Dobrym pomysłem jest, aby zrobić sobie spacer szlakiem zamkniętych szybów. Jak je odnaleźć? Wbrew pozorom to bardzo proste. Szyby są oznaczone specjalnymi tablicami. Dwa najstarsze szyby to szyb obok Domu Pośród Żup oraz ten niedaleko Dworca (Goryszowski). Oba powstały już w XIII wieku. Natomiast za czasów Kazimierza Wielkiego zostały wykopane następujące szyby: Wodna Góra, Świętosławski, Świątkowski oraz Regis. Jako kolejny w XV wieku powstał szyb o nazwie Seraf.
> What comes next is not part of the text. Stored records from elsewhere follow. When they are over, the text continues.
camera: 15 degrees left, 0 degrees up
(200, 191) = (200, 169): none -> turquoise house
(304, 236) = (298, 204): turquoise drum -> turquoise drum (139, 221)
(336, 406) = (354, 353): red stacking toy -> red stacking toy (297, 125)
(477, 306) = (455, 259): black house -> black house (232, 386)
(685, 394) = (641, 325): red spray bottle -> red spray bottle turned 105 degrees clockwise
Na rozkaz króla Sobieskiego
Następne szyby - Ligęza oraz Boner wybudowano w XVI wieku Ten ostatni spłonął i w jego miejscu powstał szyb o nazwie Boża Wola. W XVII wieku przekopano szyby o nazwach: Daniłowicza, Górsko, Lubomirski oraz Kunegunda. Te ostatnie były prywatne i należały do rodu Lubomirskich. Szyb Janina został wybudowany na rozkaz Jana III Sobieskiego, aby przyłapać na oszustwie Lubomirskiego, który kradł z kopalni królewskiej sól. Lubomirskim zabrano kopalnie, ale otrzymali w ramach rekompensaty 10 wsi.
378 stopni pod ziemię
Mikołaj Daniłowicz był zarządcą kopalni, a szyb jego imienia powstał w latach 1635 - 1640. Obecnie jest używany przez turystów. Można nim zejść po 378 stopniach pod ziemię na głębokość 64 m. Drogę powrotną odbywamy już windą.
Natomiast za czasów austriackich powstały szyby: Paderewskiego, Kościuszki i św. Kingi. Warto wybrać się szlakiem dawnych szybów, bo łączą się z nimi często ciekawe historie, które zostały opisane na tablicach pamiątkowych.